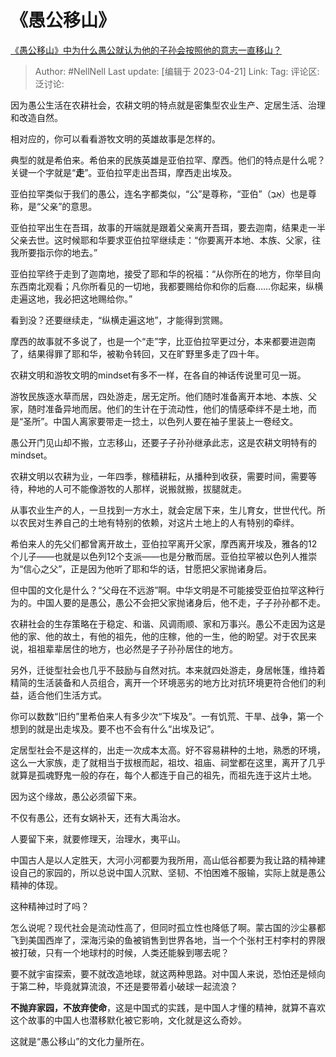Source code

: # 《愚公移山》
[《愚公移山》中为什么愚公就认为他的子孙会按照他的意志一直移山？](https://www.zhihu.com/question/375947732/answer/2993573577)

> Author: #NellNell
> Last update: [编辑于 2023-04-21]
> Link:
> Tag:
> 评论区:
> 泛讨论:

因为愚公生活在农耕社会，农耕文明的特点就是密集型农业生产、定居生活、治理和改造自然。

相对应的，你可以看看游牧文明的英雄故事是怎样的。

典型的就是希伯来。希伯来的民族英雄是亚伯拉罕、摩西。他们的特点是什么呢？关键一个字就是“**走**”。亚伯拉罕走出吾珥，摩西走出埃及。

亚伯拉罕类似于我们的愚公，连名字都类似，“公”是尊称，“亚伯”（אַבְ）也是尊称，是“父亲”的意思。

亚伯拉罕出生在吾珥，故事的开端就是跟着父亲离开吾珥，要去迦南，结果走一半父亲去世。这时候耶和华要求亚伯拉罕继续走：“你要离开本地、本族、父家，往我所要指示你的地去。”

亚伯拉罕终于走到了迦南地，接受了耶和华的祝福：“从你所在的地方，你举目向东西南北观看；凡你所看见的一切地，我都要赐给你和你的后裔……你起来，纵横走遍这地，我必把这地赐给你。”

看到没？还要继续走，“纵横走遍这地”，才能得到赏赐。

摩西的故事就不多说了，也是一个“走”字，比亚伯拉罕更过分，本来都要进迦南了，结果得罪了耶和华，被勒令转回，又在旷野里多走了四十年。

农耕文明和游牧文明的mindset有多不一样，在各自的神话传说里可见一斑。

游牧民族逐水草而居，四处游走，居无定所。他们随时准备离开本地、本族、父家，随时准备异地而居。他们的生计在于流动性，他们的情感牵绊不是土地，而是“圣所”。中国人离家要带走一捻土，以色列人要在袖子里装上一卷经文。

愚公开门见山却不搬，立志移山，还要子子孙孙继承此志，这是农耕文明特有的mindset。

农耕文明以农耕为业，一年四季，稼穑耕耘，从播种到收获，需要时间，需要等待，种地的人可不能像游牧的人那样，说搬就搬，拔腿就走。

从事农业生产的人，一旦找到一方水土，就会定居下来，生儿育女，世世代代。所以农民对生养自己的土地有特别的依赖，对这片土地上的人有特别的牵绊。

希伯来人的先父们都曾离开故土，亚伯拉罕离开父家，摩西离开埃及，雅各的12个儿子——也就是以色列12个支派——也是分散而居。亚伯拉罕被以色列人推崇为“信心之父”，正是因为他听了耶和华的话，甘愿把父家抛诸身后。

但中国的文化是什么？“父母在不远游”啊。中华文明是不可能接受亚伯拉罕这种行为的。中国人要的是愚公，愚公不会把父家抛诸身后，他不走，子子孙孙都不走。

农耕社会的生存策略在于稳定、和谐、风调雨顺、家和万事兴。愚公不走因为这是他的家、他的故土，有他的祖先，他的庄稼，他的一生，他的盼望。对于农民来说，祖祖辈辈居住的地方，也必然是子子孙孙居住的地方。

另外，迁徙型社会也几乎不鼓励与自然对抗。本来就四处游走，身居帐篷，维持着精简的生活装备和人员组合，离开一个环境恶劣的地方比对抗环境更符合他们的利益，适合他们生活方式。

你可以数数“旧约”里希伯来人有多少次“下埃及”。一有饥荒、干旱、战争，第一个想到的就是出走埃及。要不也不会有什么“出埃及记”。

定居型社会不是这样的，出走一次成本太高。好不容易耕种的土地，熟悉的环境，这么一大家族，走了就相当于拔根而起，祖坟、祖庙、祠堂都在这里，离开了几乎就算是孤魂野鬼一般的存在，每个人都连于自己的祖先，而祖先连于这片土地。

因为这个缘故，愚公必须留下来。

不仅有愚公，还有女娲补天，还有大禹治水。

人要留下来，就要修理天，治理水，夷平山。

中国古人是以人定胜天，大河小河都要为我所用，高山低谷都要为我让路的精神建设自己的家园的，所以总说中国人沉默、坚韧、不怕困难不服输，实际上就是愚公精神的体现。

这种精神过时了吗？

怎么说呢？现代社会是流动性高了，但同时孤立性也降低了啊。蒙古国的沙尘暴都飞到美国西岸了，深海污染的鱼被销售到世界各地，当一个个张村王村李村的界限被打破，只有一个地球村的时候，人类还能躲到哪去呢？

要不就宇宙探索，要不就改造地球，就这两种思路。对中国人来说，恐怕还是倾向于第二种，毕竟就算流浪，不还是要带着小破球一起流浪？

**不抛弃家园，不放弃使命**，这是中国式的实践，是中国人才懂的精神，就算不喜欢这个故事的中国人也潜移默化被它影响，文化就是这么奇妙。

这就是“愚公移山”的文化力量所在。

________________________

Could you recast the source lines in the records above as a JSON list of strings, with one string per line, no blank lines, and no pictures?

> Exercise response:
[
  "Source code",
  ": # 《愚公移山》",
  "[《愚公移山》中为什么愚公就认为他的子孙会按照他的意志一直移山？](https://www.zhihu.com/question/375947732/answer/2993573577)",
  "> Author: #NellNell",
  "> Last update: [编辑于 2023-04-21]",
  "> Link:",
  "> Tag:",
  "> 评论区:",
  "> 泛讨论:",
  "因为愚公生活在农耕社会，农耕文明的特点就是密集型农业生产、定居生活、治理和改造自然。",
  "相对应的，你可以看看游牧文明的英雄故事是怎样的。",
  "典型的就是希伯来。希伯来的民族英雄是亚伯拉罕、摩西。他们的特点是什么呢？关键一个字就是“**走**”。亚伯拉罕走出吾珥，摩西走出埃及。",
  "亚伯拉罕类似于我们的愚公，连名字都类似，“公”是尊称，“亚伯”（אַבְ）也是尊称，是“父亲”的意思。",
  "亚伯拉罕出生在吾珥，故事的开端就是跟着父亲离开吾珥，要去迦南，结果走一半父亲去世。这时候耶和华要求亚伯拉罕继续走：“你要离开本地、本族、父家，往我所要指示你的地去。”",
  "亚伯拉罕终于走到了迦南地，接受了耶和华的祝福：“从你所在的地方，你举目向东西南北观看；凡你所看见的一切地，我都要赐给你和你的后裔……你起来，纵横走遍这地，我必把这地赐给你。”",
  "看到没？还要继续走，“纵横走遍这地”，才能得到赏赐。",
  "摩西的故事就不多说了，也是一个“走”字，比亚伯拉罕更过分，本来都要进迦南了，结果得罪了耶和华，被勒令转回，又在旷野里多走了四十年。",
  "农耕文明和游牧文明的mindset有多不一样，在各自的神话传说里可见一斑。",
  "游牧民族逐水草而居，四处游走，居无定所。他们随时准备离开本地、本族、父家，随时准备异地而居。他们的生计在于流动性，他们的情感牵绊不是土地，而是“圣所”。中国人离家要带走一捻土，以色列人要在袖子里装上一卷经文。",
  "愚公开门见山却不搬，立志移山，还要子子孙孙继承此志，这是农耕文明特有的mindset。",
  "农耕文明以农耕为业，一年四季，稼穑耕耘，从播种到收获，需要时间，需要等待，种地的人可不能像游牧的人那样，说搬就搬，拔腿就走。",
  "从事农业生产的人，一旦找到一方水土，就会定居下来，生儿育女，世世代代。所以农民对生养自己的土地有特别的依赖，对这片土地上的人有特别的牵绊。",
  "希伯来人的先父们都曾离开故土，亚伯拉罕离开父家，摩西离开埃及，雅各的12个儿子——也就是以色列12个支派——也是分散而居。亚伯拉罕被以色列人推崇为“信心之父”，正是因为他听了耶和华的话，甘愿把父家抛诸身后。",
  "但中国的文化是什么？“父母在不远游”啊。中华文明是不可能接受亚伯拉罕这种行为的。中国人要的是愚公，愚公不会把父家抛诸身后，他不走，子子孙孙都不走。",
  "农耕社会的生存策略在于稳定、和谐、风调雨顺、家和万事兴。愚公不走因为这是他的家、他的故土，有他的祖先，他的庄稼，他的一生，他的盼望。对于农民来说，祖祖辈辈居住的地方，也必然是子子孙孙居住的地方。",
  "另外，迁徙型社会也几乎不鼓励与自然对抗。本来就四处游走，身居帐篷，维持着精简的生活装备和人员组合，离开一个环境恶劣的地方比对抗环境更符合他们的利益，适合他们生活方式。",
  "你可以数数“旧约”里希伯来人有多少次“下埃及”。一有饥荒、干旱、战争，第一个想到的就是出走埃及。要不也不会有什么“出埃及记”。",
  "定居型社会不是这样的，出走一次成本太高。好不容易耕种的土地，熟悉的环境，这么一大家族，走了就相当于拔根而起，祖坟、祖庙、祠堂都在这里，离开了几乎就算是孤魂野鬼一般的存在，每个人都连于自己的祖先，而祖先连于这片土地。",
  "因为这个缘故，愚公必须留下来。",
  "不仅有愚公，还有女娲补天，还有大禹治水。",
  "人要留下来，就要修理天，治理水，夷平山。",
  "中国古人是以人定胜天，大河小河都要为我所用，高山低谷都要为我让路的精神建设自己的家园的，所以总说中国人沉默、坚韧、不怕困难不服输，实际上就是愚公精神的体现。",
  "这种精神过时了吗？",
  "怎么说呢？现代社会是流动性高了，但同时孤立性也降低了啊。蒙古国的沙尘暴都飞到美国西岸了，深海污染的鱼被销售到世界各地，当一个个张村王村李村的界限被打破，只有一个地球村的时候，人类还能躲到哪去呢？",
  "要不就宇宙探索，要不就改造地球，就这两种思路。对中国人来说，恐怕还是倾向于第二种，毕竟就算流浪，不还是要带着小破球一起流浪？",
  "**不抛弃家园，不放弃使命**，这是中国式的实践，是中国人才懂的精神，就算不喜欢这个故事的中国人也潜移默化被它影响，文化就是这么奇妙。",
  "这就是“愚公移山”的文化力量所在。"
]